Nipah virus is a type of RNA virus transmitted from animals to humans. The infection causes severe respiratory illness and symptoms including cough, headache and fever, which can progress into encephalitis, seizure, and coma. Currently, there is no approved vaccine against Nipah virus available on the market. In recent years, outbreaks, from bat-to-human or pig-to-human transmission, have been reported in Malaysia, Singapore, Bangladesh, and India. The WHO therefore lists Nipah virus as a priority pathogen needing urgent action.
In order to reduce the risk of Nipah virus becoming a global danger, it’s essential to develop a safe and effective vaccine against the virus for humans and animals. Matthias J. Schnell, PhD, Chair of the Department of Microbiology and Immunology and his team from Jefferson Vaccine Center at Jefferson (Philadelphia University + Thomas Jefferson University) developed a novel recombinant vaccine called NIPRAB that shows robust immunization against Nipah virus in animal models.
Dr. Schnell, together with the first author and graduate student Rohan Keshwara, took advantage of a modified rabies virus vector, and incorporated a gene from Nipah virus—creating a viral particle that displays components of both viruses on its surface. The rabies vector is a well-established vaccine strain with little capacity to cause diseases in the nervous system. Because the immune system interacts with both viral components, it develops a reaction that is specific and can defend against both viruses.
The researchers showed that the live vaccine was safe in mice, which had steady weight gain and no sign of neurological diseases. Dr. Schnell and colleagues demonstrated that one dose of vaccine elicited a strong antibodies response against Nipah virus and rabies virus. Those antibodies also react to a virus from the same family as Nipah, the Hendra virus, which causes similar symptoms.
In addition to the live version of the vaccine, which would be ideal for use in animals, the researchers also developed a chemically-killed version of the vaccine so that the viral replication was completely abolished. They found the inactivated vaccine induced as strong immunity as the live vaccine did and would therefore be an ideal vaccine for immunocompromised individuals, such as HIV patients, pregnant women and children.

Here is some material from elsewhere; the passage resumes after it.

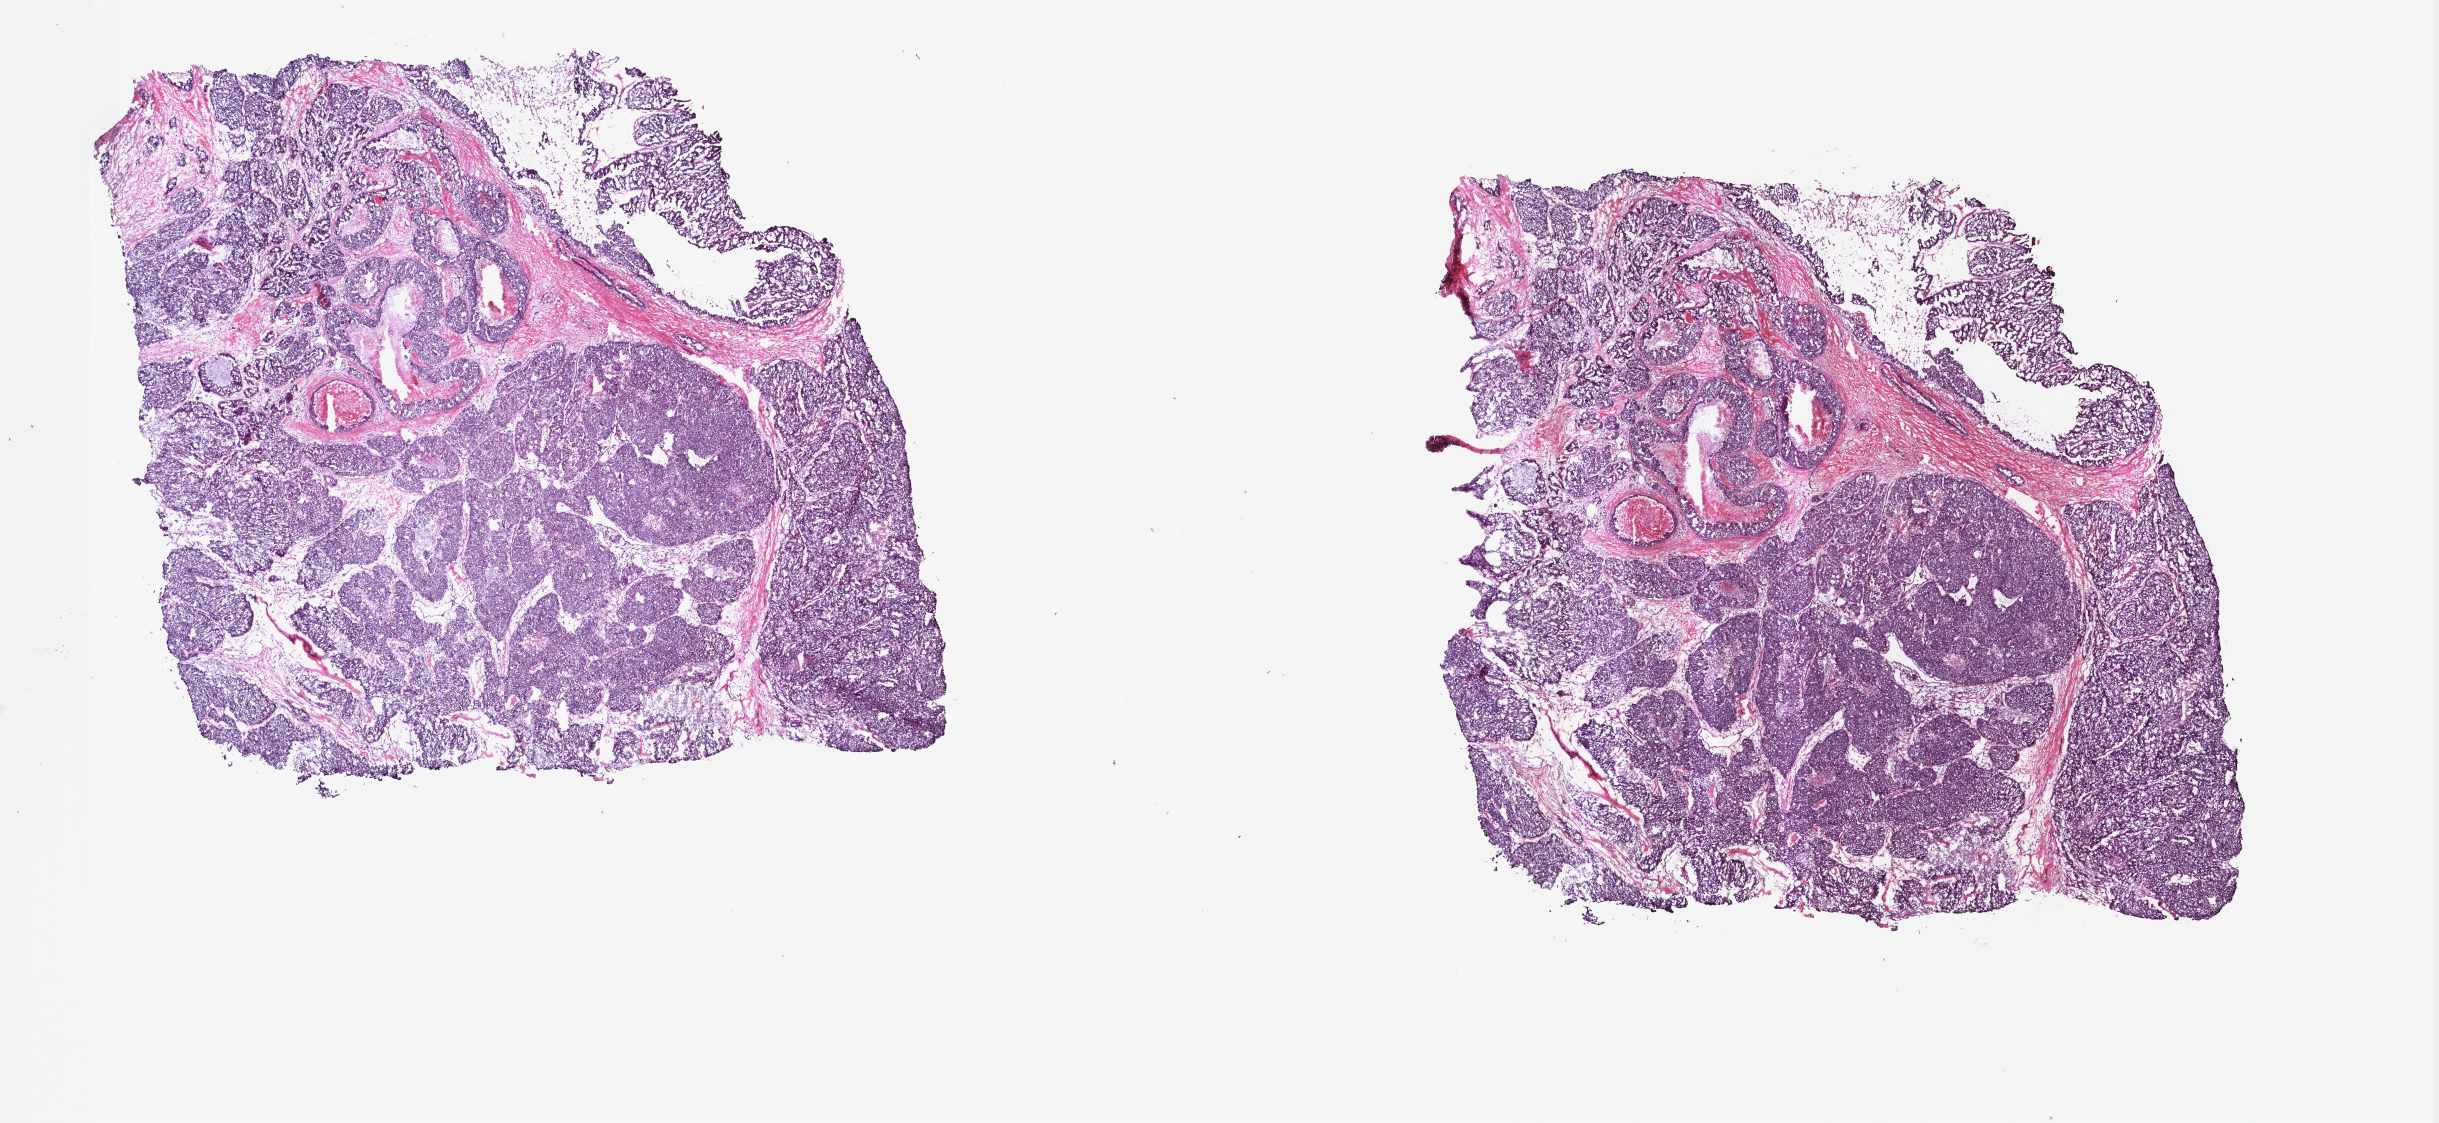
Hematoxylin and eosin (H&E) stained whole-slide image, low-resolution overview of the scanned area, about 19.4 x 8.9 mm (acquisition: 40x scan); frozen section from the top of the tissue portion; sample: primary tumour, breast. Female patient; age at initial diagnosis 70 years. Pathologist review of this section (percent, as recorded): tumour cells 70%, tumour nuclei 80%, normal cells 0%, stromal cells 20%, necrosis 10%. Inflammatory infiltration, as recorded: lymphocyte infiltration 0%, monocyte infiltration 0%, neutrophil infiltration 0%.
Lymph nodes positive (case pathology): 0 of 15 examined. Pathologic diagnosis: Infiltrating duct mixed with other types of carcinoma. AJCC pathologic stage: IIA (7th edition).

“We have a vaccine that is safe and effective against Nipah, Hendra, and Rabies virus in mice,” says Dr. Schnell. “Future work will focus on testing the vaccine on different species and establishing the right dose of injection. We also used the same vaccine platform to develop vaccines against several other emerging viruses, including a vaccine against Ebola virus, which is close to entering into its first clinical trial.”